ASSIGNMENT » Would you please transcribe the data in full and exactly, excluding images?

++++++++

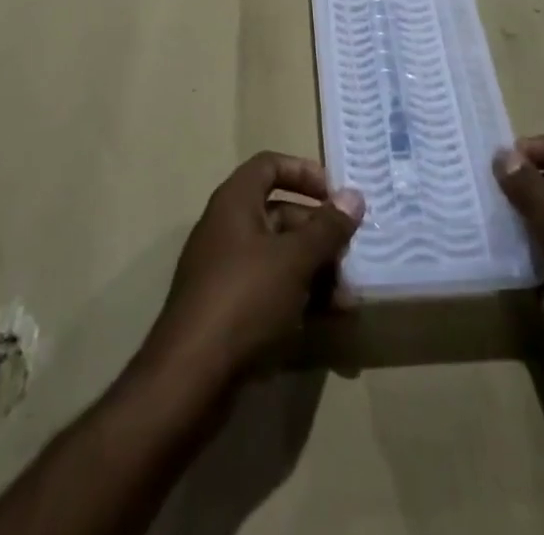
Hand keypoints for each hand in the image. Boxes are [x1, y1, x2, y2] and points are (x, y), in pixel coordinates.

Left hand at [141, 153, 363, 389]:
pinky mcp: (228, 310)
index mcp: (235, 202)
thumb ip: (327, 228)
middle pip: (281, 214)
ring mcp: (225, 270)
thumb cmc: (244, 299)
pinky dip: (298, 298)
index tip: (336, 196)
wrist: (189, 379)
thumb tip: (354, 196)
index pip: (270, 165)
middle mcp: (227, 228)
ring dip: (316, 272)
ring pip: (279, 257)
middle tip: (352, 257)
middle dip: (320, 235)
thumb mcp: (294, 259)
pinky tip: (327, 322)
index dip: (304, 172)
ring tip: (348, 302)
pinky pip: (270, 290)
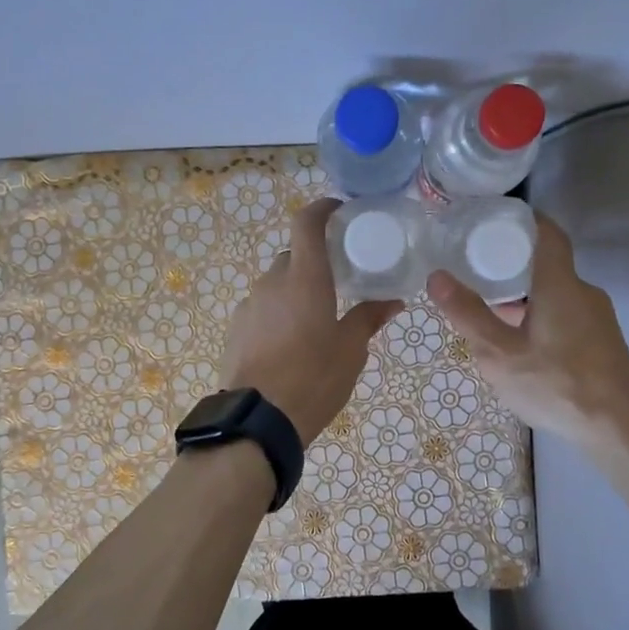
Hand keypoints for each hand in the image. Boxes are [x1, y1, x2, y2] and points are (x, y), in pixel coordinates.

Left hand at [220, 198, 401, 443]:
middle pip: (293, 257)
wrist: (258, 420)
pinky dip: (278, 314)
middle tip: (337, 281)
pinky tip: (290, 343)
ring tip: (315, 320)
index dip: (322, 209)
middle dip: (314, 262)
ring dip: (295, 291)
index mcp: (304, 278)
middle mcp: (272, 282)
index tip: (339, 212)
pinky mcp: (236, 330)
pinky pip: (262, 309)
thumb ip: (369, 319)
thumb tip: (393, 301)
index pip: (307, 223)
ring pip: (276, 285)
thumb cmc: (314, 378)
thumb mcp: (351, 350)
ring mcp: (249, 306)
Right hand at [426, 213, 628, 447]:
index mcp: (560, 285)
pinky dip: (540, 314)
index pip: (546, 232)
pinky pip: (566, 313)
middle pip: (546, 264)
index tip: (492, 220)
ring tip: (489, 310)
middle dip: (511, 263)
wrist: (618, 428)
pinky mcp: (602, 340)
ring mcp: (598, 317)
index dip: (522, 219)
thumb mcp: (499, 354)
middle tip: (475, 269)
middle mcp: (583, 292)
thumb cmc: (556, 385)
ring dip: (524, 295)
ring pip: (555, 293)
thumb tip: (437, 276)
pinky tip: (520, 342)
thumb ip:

++++++++

WRITTEN RESPONSE »
Hand keypoints for each hand in the image. Boxes are [x1, y1, x2, y2] and points are (x, y), in pixel coordinates.

Left hand at [141, 153, 363, 389]:
pinky mcp: (228, 310)
index mcp: (235, 202)
thumb ip: (327, 228)
middle pip: (281, 214)
ring mcp: (225, 270)
thumb cmc: (244, 299)
pinky dip: (298, 298)
index tip: (336, 196)
wrist: (189, 379)
thumb tip: (354, 196)
index pip: (270, 165)
middle mcp: (227, 228)
ring dip: (316, 272)
ring pip: (279, 257)
middle tip: (352, 257)
middle dip: (320, 235)
thumb mcp: (294, 259)
pinky tip: (327, 322)
index dip: (304, 172)
ring tip: (348, 302)
pinky pip: (270, 290)
Hand keypoints for each hand in the image. Boxes are [x1, y1, x2, y2] and points are (x, y), in pixel coordinates.

Left hand at [220, 198, 401, 443]:
middle pip: (293, 257)
wrist: (258, 420)
pinky dip: (278, 314)
middle tip: (337, 281)
pinky tip: (290, 343)
ring tip: (315, 320)
index dip: (322, 209)
middle dip: (314, 262)
ring dip: (295, 291)
index mcp: (304, 278)
middle mcp: (272, 282)
index tip: (339, 212)
pinky mcp: (236, 330)
pinky pip: (262, 309)
thumb ip: (369, 319)
thumb tip: (393, 301)
index pip: (307, 223)
ring pip: (276, 285)
thumb cmc: (314, 378)
thumb mcp: (351, 350)
ring mcp: (249, 306)
Right hand at [426, 213, 628, 447]:
index mcp: (560, 285)
pinky dip: (540, 314)
index pip: (546, 232)
pinky pip: (566, 313)
middle pip: (546, 264)
index tip: (492, 220)
ring tip: (489, 310)
middle dip: (511, 263)
wrist: (618, 428)
pinky mcp: (602, 340)
ring mcp: (598, 317)
index dip: (522, 219)
thumb mcp: (499, 354)
middle tip: (475, 269)
middle mcp: (583, 292)
thumb cmc: (556, 385)
ring dip: (524, 295)
ring pip: (555, 293)
thumb tip: (437, 276)
pinky tip: (520, 342)
thumb ip:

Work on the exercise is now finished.